Altair AI Studio and RapidMiner Server communicate via HTTP(S); you must assign and open the communication port on each instance in the configuration. Although true for any configuration, in the case of multiple clients, access rights management is particularly important for preventing unauthorized user access to repositories.

RapidMiner Server and Job Agents

RapidMiner Server outsources execution to an external entity called Job Agent. It does so by creating asynchronous queues to which it allows these agents to connect to. Agents receive process messages via these queues and send back information about their own status, the status of the processes they are executing and process logs if requested. A Job Container is spawned before each process execution, these containers run in their own JVM as a standalone OS process. The JVM terminates once the process has finished executing. To learn more about Job Agents, you can read the page Installation > Job Agents, or read the README.md file inside the agent distribution.

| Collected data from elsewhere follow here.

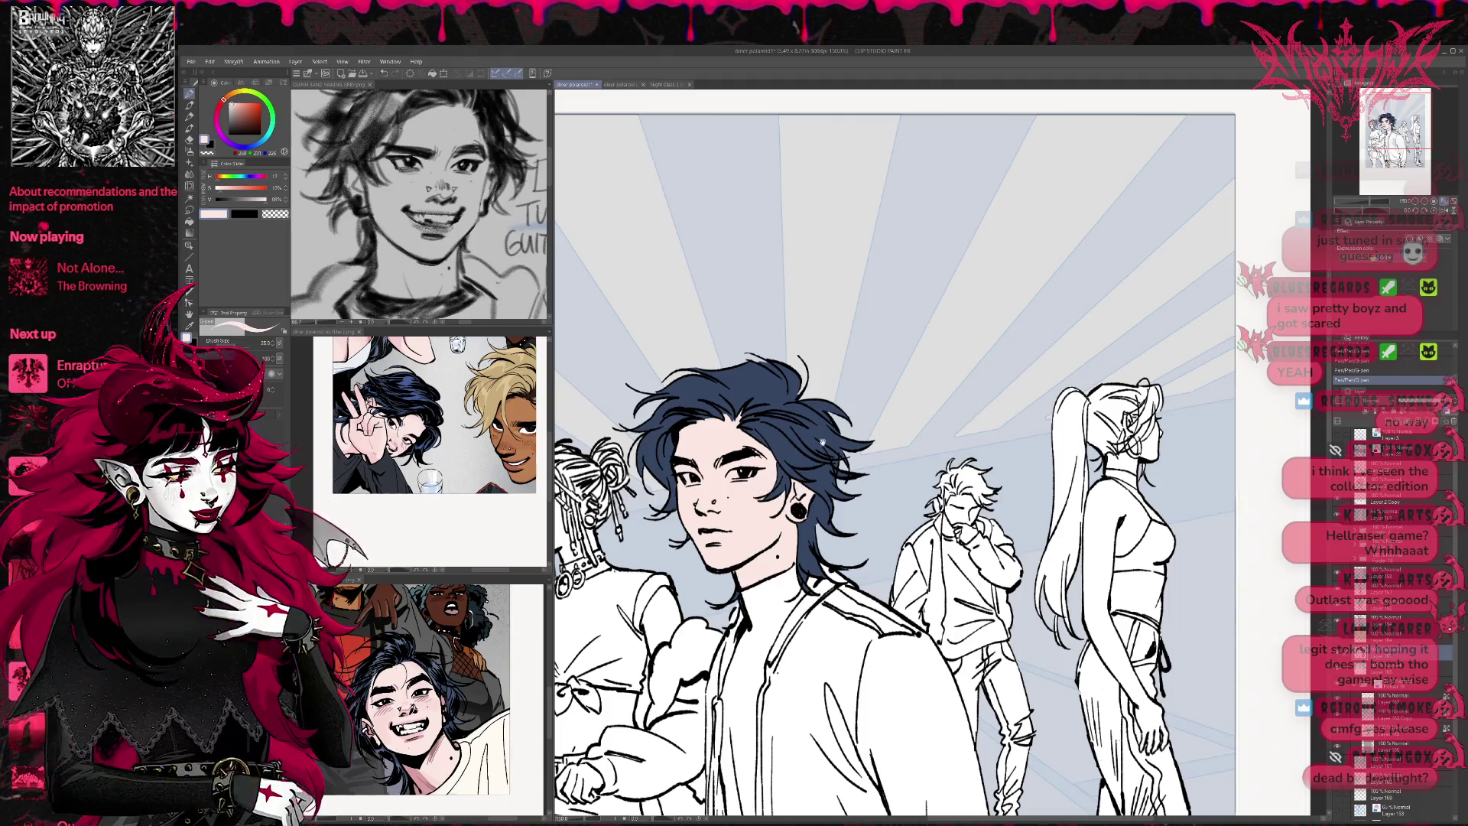
left_click(827, 470, "alt")
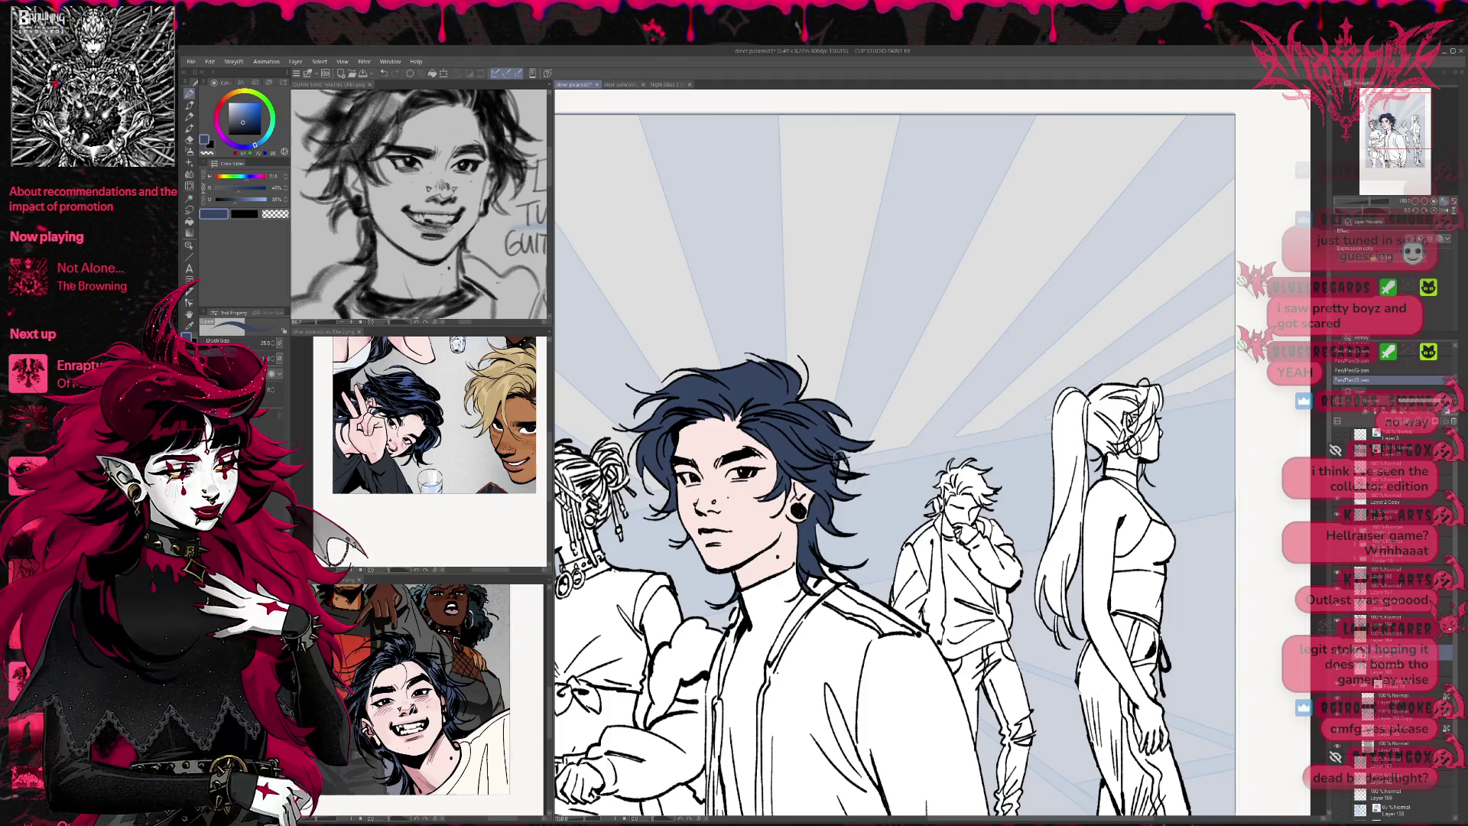
scroll(834, 459, "down", 1)
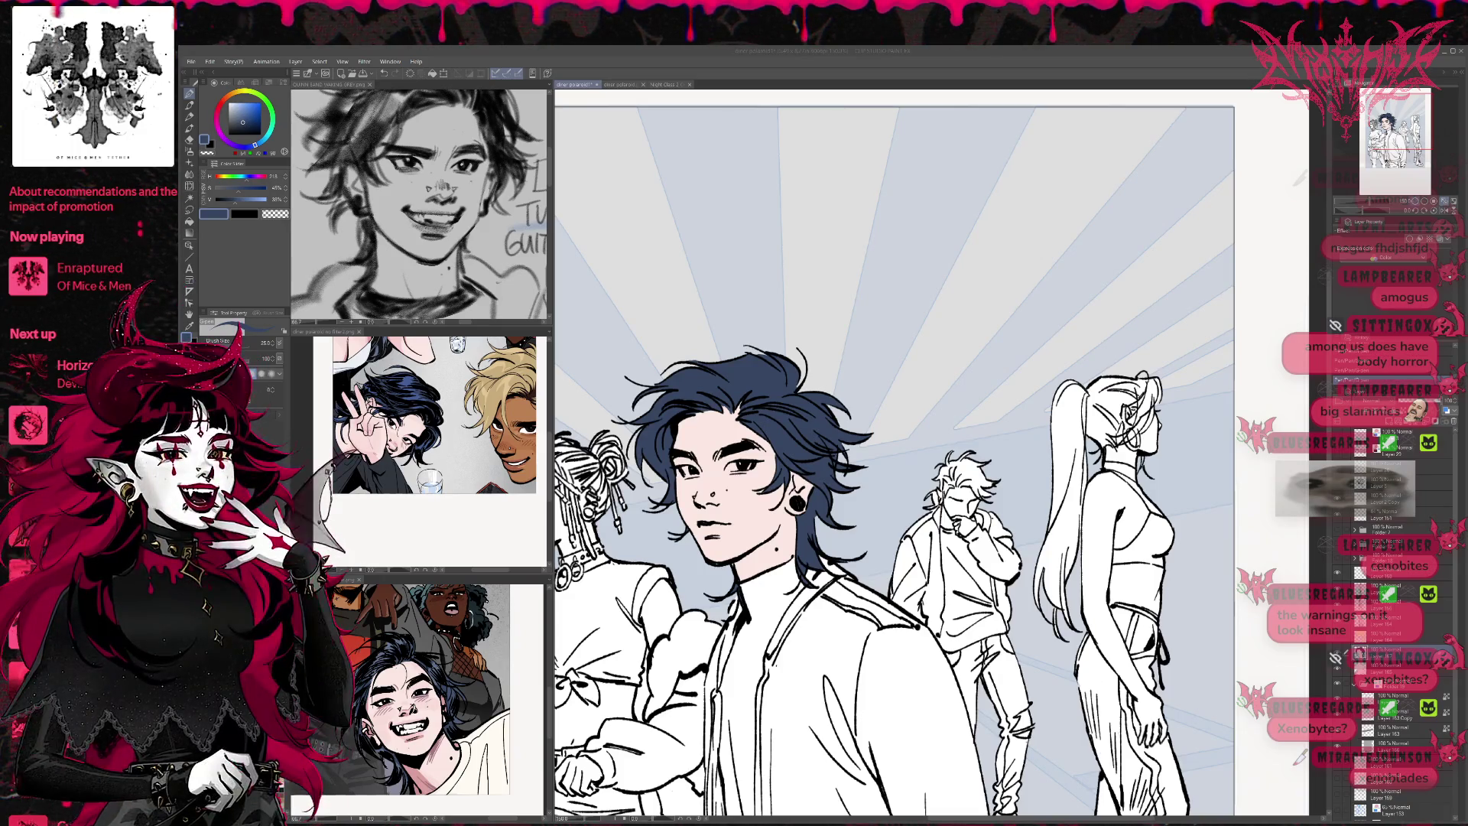
key("ctrl+minus")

Job Agents do not pick up existing executions in case they go down unexpectedly and boot up again. These executions have to be terminated manually by the administrator.

Using the RapidMiner Server projects

The RapidMiner Server projects, as with the local Altair AI Studio projects, contain processes and data. This content is stored within the home directory of RapidMiner Server. Some details:

  • When you open the server repo RapidMiner Server project in the Repository view of Altair AI Studio, the platforms collaborate, making the data and process available to both applications.

  • You create processes in Altair AI Studio and then save them to the server repo RapidMiner Server project. They are available from both platforms.

  • Those processes reference data sources, which can exist directly in the RapidMiner Server project, or can be referenced by connections that are used in operators.

  • Use the RapidMiner Server project in the same way as you use the Altair AI Studio local project, although additionally, with correct permissions, users can share content.

Connecting to data sources

You can assign appropriate access rights instead of individually configuring those connections for each user on RapidMiner Server.

Altair AI Studio accesses a data source directly and must have access to the data through any local firewalls. RapidMiner Server may access the data source directly or through Altair AI Studio and also needs firewall access.

Both Altair AI Studio and RapidMiner Server need to have any JDBC drivers that you use for a database connection. If you are using a driver that is not packaged with RapidMiner software, install it on both platforms.

See the section on creating connections for complete details.